Nördliche Oberpfalz spitze

Vor allem die nördliche Oberpfalz hat von 2012 bis 2017 stark aufgeholt: Den Landkreisen Neustadt/WN (11,2 Prozent) und Tirschenreuth (11,9 Prozent) ist als einzigen in der Oberpfalz ein Zuwachs von über 11 Prozent gelungen. In Deutschland insgesamt hat die Kaufkraft im gleichen Zeitraum nur um 9,53 Prozent zugelegt. Rein rechnerisch stehen jedem Haushalt im Jahr 2017 jährlich 22 196 Euro für den Konsum zur Verfügung (Bundesschnitt: 22 467 Euro).

Mit 24 963 Euro beträgt die Kaufkraft in der Stadt Regensburg über 4700 Euro mehr als im Landkreis Cham (20 260 Euro). "Ballungsräume locken gut ausgebildete Fachkräfte mit höheren Gehältern, der ländliche Raum hingegen punktet mit niedrigeren Lebenshaltungskosten", erklärt Helmes. "Der ländliche Raum kann durch günstigere Eigentums- und Mietpreise punkten. Das gehört auch zur Lebenshaltung und Lebensqualität", sagt Segerer.

Regensburg attraktiv

Für den Handel ist vor allem die sogenannte Einzelhandelszentralität interessant. Sie erklärt, wie viel Kaufkraft dem Standort auch tatsächlich zufließt, einfach gesagt: Wo die Bürger zum Einkaufen hinfahren.

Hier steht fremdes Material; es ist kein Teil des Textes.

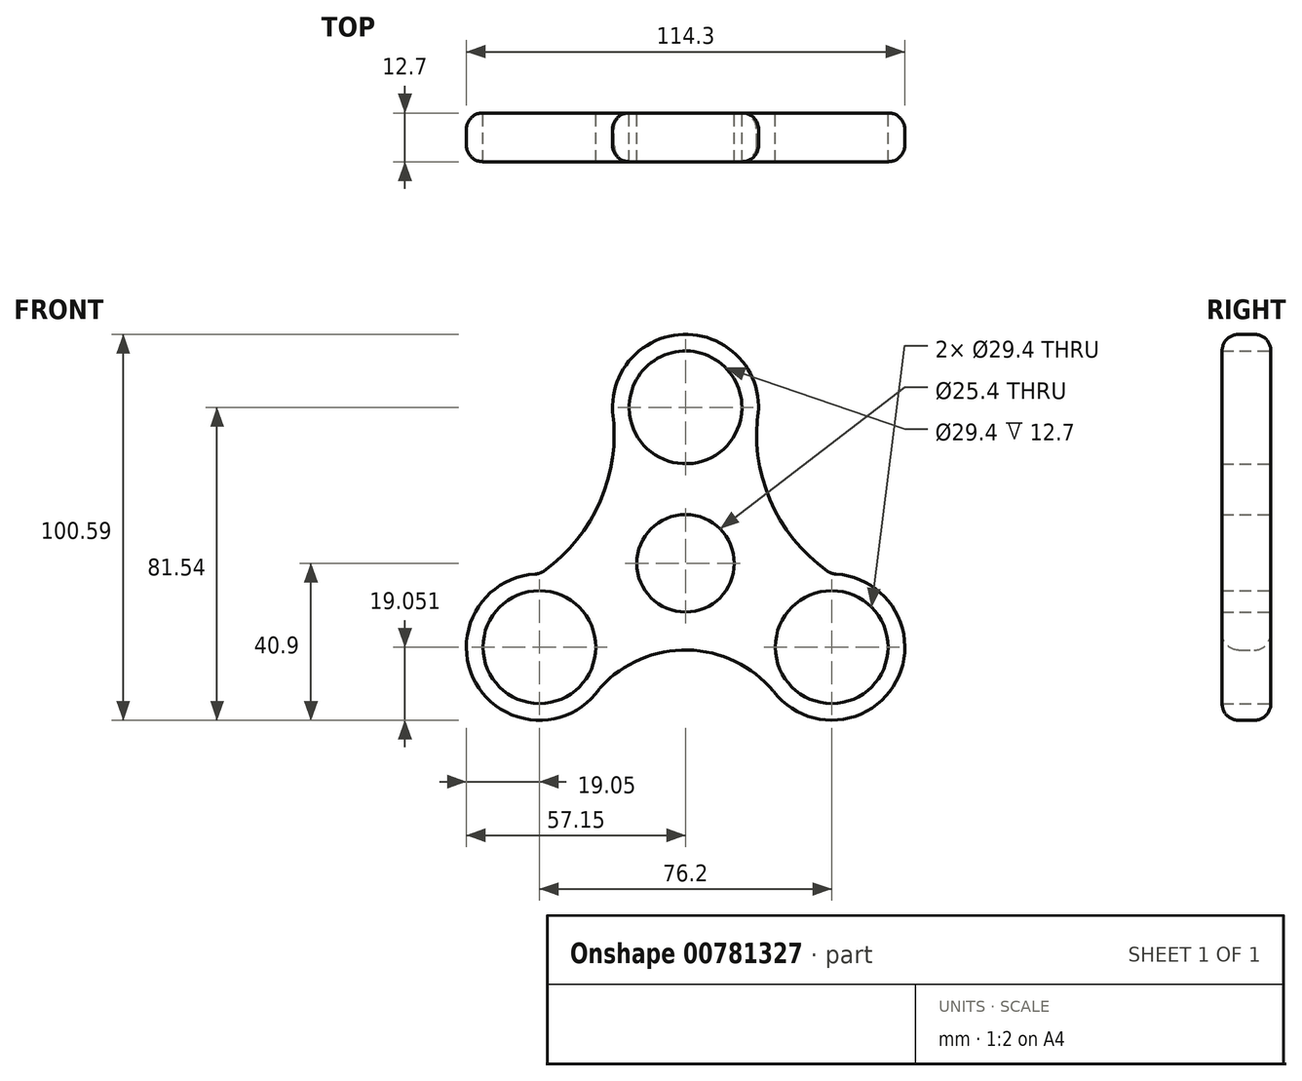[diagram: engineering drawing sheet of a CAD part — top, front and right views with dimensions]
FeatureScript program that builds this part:
annotation { "Feature Type Name" : "Feature", "Feature Type Description" : "" }
export const myFeature = defineFeature(function(context is Context, id is Id, definition is map)
    precondition{}
    {
        {
            var Q0;
            Q0=qCreatedBy(makeId("Front.planeOp"),FACE);
            var sketch = newSketch(context, id + "F0", { "sketchPlane" : qUnion([Q0])});
            skCircle(sketch, "E0", {"center": v(0, 0) * mm, "radius": 12.7 * mm});
            skCircle(sketch, "E1", {"center": v(0, 40.64) * mm, "radius": 14.7 * mm});
            skCircle(sketch, "E2", {"center": v(38.1, -21.85) * mm, "radius": 14.7 * mm});
            skCircle(sketch, "E3", {"center": v(-38.1, -21.85) * mm, "radius": 14.7 * mm});
            skCircle(sketch, "E4", {"center": v(-38.1, -21.85) * mm, "radius": 19.05 * mm});
            skCircle(sketch, "E5", {"center": v(38.1, -21.85) * mm, "radius": 19.05 * mm});
            skCircle(sketch, "E6", {"center": v(0, 40.64) * mm, "radius": 19.05 * mm});
            skPoint(sketch, "E7.visualSharp", {"position": v(0, -12.7) * mm});
            skArc(sketch, "E8", {"start": v(22.94, -33.38) * mm, "mid": v(0.5, -22.61) * mm, "end": v(-22.33, -32.54) * mm});
            skArc(sketch, "E9", {"start": v(-38.1, -2.8) * mm, "mid": v(-22.45, 15.67) * mm, "end": v(-19.02, 39.64) * mm});
            skArc(sketch, "E10", {"start": v(19.05, 40.64) * mm, "mid": v(22.18, 16.12) * mm, "end": v(38.1, -2.8) * mm});
            skSolve(sketch);
        }
        {
            var Q0;
            Q0=makeQuery(id+"F0.imprint","IMPRINT",FACE,{"disambiguationData":[TD([[makeQuery(id+"F0.imprint","IMPRINT",EDGE,{"derivedFrom":sQuery(id+"F0.wireOp",EDGE,"E3")}),-1.0]])]});
            var Q1;
            Q1=makeQuery(id+"F0.imprint","IMPRINT",FACE,{"disambiguationData":[TD([[makeQuery(id+"F0.imprint","IMPRINT",EDGE,{"derivedFrom":sQuery(id+"F0.wireOp",EDGE,"E2")}),-1.0]])]});
            var Q2;
            Q2=makeQuery(id+"F0.imprint","IMPRINT",FACE,{"disambiguationData":[TD([[makeQuery(id+"F0.imprint","IMPRINT",EDGE,{"derivedFrom":sQuery(id+"F0.wireOp",EDGE,"E0")}),-1.0]])]});
            var Q3;
            Q3=makeQuery(id+"F0.imprint","IMPRINT",FACE,{"disambiguationData":[TD([[makeQuery(id+"F0.imprint","IMPRINT",EDGE,{"derivedFrom":sQuery(id+"F0.wireOp",EDGE,"E1")}),-1.0]])]});
            extrude(context, id + "F1", {"entities" : qUnion([Q0, Q1, Q2, Q3]), "depth" : 12.7 * mm, "offsetDistance" : 25.4 * mm});
        }
        {
            var Q0;
            Q0=makeQuery(id+"F1.opExtrude","SWEPT_FACE",FACE,{"disambiguationData":[OSD([sQuery(id+"F0.wireOp",EDGE,"E8")])]});
            var Q1;
            Q1=makeQuery(id+"F1.opExtrude","SWEPT_FACE",FACE,{"disambiguationData":[OSD([sQuery(id+"F0.wireOp",EDGE,"E10")])]});
            var Q2;
            Q2=makeQuery(id+"F1.opExtrude","SWEPT_FACE",FACE,{"disambiguationData":[OSD([sQuery(id+"F0.wireOp",EDGE,"E9")])]});
            var Q3;
            Q3=makeQuery(id+"F1.opExtrude","SWEPT_FACE",FACE,{"disambiguationData":[OSD([sQuery(id+"F0.wireOp",EDGE,"E6")])]});
            var Q4;
            Q4=makeQuery(id+"F1.opExtrude","SWEPT_FACE",FACE,{"disambiguationData":[OSD([sQuery(id+"F0.wireOp",EDGE,"E5")])]});
            var Q5;
            Q5=makeQuery(id+"F1.opExtrude","SWEPT_FACE",FACE,{"disambiguationData":[OSD([sQuery(id+"F0.wireOp",EDGE,"E4")])]});
            fillet(context, id + "F2", {"entities" : qUnion([Q0, Q1, Q2, Q3, Q4, Q5]), "radius" : 4.3 * mm, "tangentPropagation" : true, "allowEdgeOverflow" : false});
        }
    });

Ein Indexwert von über 100 bedeutet, dass eine Stadt als Einkaufsstandort überdurchschnittlich attraktiv ist. Spitzenreiter in der Region Oberpfalz-Kelheim ist mit einem Wert von 288,2 die Kreisstadt Cham, dicht gefolgt von Neutraubling mit 266,7. Auch die Städte Weiden (208,5) und Schwandorf (173,8) liegen noch vor Regensburg (166,9).

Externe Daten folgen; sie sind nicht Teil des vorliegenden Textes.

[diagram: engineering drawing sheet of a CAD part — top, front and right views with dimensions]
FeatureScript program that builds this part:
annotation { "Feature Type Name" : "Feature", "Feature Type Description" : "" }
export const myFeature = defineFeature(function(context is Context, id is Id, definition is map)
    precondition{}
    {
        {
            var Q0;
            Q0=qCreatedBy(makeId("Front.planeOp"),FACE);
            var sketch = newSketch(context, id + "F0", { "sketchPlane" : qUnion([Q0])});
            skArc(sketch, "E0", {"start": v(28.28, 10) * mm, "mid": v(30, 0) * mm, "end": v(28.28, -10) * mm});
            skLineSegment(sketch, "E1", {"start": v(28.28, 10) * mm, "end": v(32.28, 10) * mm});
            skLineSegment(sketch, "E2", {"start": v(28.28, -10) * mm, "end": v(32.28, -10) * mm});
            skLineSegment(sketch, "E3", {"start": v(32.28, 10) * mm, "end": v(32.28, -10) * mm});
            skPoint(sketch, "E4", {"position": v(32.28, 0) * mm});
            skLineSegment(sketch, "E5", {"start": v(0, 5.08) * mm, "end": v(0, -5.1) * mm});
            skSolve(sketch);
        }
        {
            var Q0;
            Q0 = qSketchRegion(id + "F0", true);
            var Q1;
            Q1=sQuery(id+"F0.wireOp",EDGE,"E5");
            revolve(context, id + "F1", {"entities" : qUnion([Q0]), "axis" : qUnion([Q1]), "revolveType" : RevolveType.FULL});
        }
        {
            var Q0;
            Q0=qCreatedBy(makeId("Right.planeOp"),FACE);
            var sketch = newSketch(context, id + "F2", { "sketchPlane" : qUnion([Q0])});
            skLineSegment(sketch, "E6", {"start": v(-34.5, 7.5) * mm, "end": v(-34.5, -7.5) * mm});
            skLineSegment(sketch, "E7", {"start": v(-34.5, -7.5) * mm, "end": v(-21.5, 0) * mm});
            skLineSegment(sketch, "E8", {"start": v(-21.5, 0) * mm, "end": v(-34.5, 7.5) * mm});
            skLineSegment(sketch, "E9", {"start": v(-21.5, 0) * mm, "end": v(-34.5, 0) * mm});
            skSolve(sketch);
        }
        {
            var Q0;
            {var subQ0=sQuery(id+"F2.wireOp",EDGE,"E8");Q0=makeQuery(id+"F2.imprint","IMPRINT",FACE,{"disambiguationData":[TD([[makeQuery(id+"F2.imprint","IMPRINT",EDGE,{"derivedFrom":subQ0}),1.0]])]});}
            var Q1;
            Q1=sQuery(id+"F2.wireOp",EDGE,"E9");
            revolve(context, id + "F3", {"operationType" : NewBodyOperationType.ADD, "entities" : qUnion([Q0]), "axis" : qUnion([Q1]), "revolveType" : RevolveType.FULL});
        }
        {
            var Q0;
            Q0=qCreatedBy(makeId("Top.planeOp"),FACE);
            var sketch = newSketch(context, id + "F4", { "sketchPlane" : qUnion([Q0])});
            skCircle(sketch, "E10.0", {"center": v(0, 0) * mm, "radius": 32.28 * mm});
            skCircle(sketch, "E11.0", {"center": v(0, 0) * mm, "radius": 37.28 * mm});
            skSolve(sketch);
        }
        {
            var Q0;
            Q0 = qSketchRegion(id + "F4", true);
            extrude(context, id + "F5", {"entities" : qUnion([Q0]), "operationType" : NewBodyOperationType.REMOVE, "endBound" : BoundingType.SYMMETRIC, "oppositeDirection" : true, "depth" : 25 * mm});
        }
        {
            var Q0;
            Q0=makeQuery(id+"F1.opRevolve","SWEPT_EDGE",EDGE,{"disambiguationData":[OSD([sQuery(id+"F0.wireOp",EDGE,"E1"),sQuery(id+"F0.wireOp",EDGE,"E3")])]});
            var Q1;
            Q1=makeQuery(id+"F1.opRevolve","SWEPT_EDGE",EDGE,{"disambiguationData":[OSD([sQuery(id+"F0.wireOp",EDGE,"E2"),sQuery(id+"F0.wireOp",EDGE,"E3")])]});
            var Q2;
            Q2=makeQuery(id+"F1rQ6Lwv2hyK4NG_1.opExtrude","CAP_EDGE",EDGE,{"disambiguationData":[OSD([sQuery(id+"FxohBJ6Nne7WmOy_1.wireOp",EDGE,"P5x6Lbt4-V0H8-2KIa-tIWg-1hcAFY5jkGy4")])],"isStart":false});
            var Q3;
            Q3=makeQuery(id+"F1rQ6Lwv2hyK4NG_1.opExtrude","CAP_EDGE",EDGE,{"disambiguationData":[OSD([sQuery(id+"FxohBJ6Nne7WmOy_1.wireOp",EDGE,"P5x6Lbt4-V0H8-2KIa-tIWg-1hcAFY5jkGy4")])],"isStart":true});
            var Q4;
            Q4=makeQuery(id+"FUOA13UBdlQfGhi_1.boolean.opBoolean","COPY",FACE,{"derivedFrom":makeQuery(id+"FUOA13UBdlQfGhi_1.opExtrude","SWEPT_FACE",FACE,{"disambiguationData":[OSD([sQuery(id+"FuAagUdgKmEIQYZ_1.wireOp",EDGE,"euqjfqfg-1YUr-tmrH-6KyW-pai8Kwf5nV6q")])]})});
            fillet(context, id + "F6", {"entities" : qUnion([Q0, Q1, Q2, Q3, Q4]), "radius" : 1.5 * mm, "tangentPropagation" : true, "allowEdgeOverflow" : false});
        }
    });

"Die Zentralität hängt nicht nur vom Einzelhandelsangebot ab, sondern auch von der Einwohnerzahl und der Konkurrenzsituation im Umland. Cham, Schwandorf und Weiden sind traditionelle Einkaufsstädte mit einem großen Hinterland", sagt Segerer. Im Vergleich mit Städten zwischen 100 000 und 200 000 Einwohnern ist Regensburg ein attraktiver Standort und hinter Trier (190,5), Würzburg (183,2) und Koblenz (167,9) bundesweit auf Platz vier.

Kaufkraft

Die Kaufkraft bezeichnet das verfügbare Einkommen pro Haushalt. Es ist das Einkommen ohne Steuern und Sozialversicherungsbeiträge, inklusive Transferleistungen. Die Einzelhandelskaufkraft (Karte ) ist dagegen der Teil der Einkünfte, den die Bürger für den Konsum im Einzelhandel oder Versandhandel ausgeben können. Sie ermittelt sich aus den Nettoeinkünften abzüglich Miete und Nebenkosten, Hypothekenzinsen, Versicherungen, Kraftfahrzeuge, Reisen und Dienstleistungen. (exb/dko)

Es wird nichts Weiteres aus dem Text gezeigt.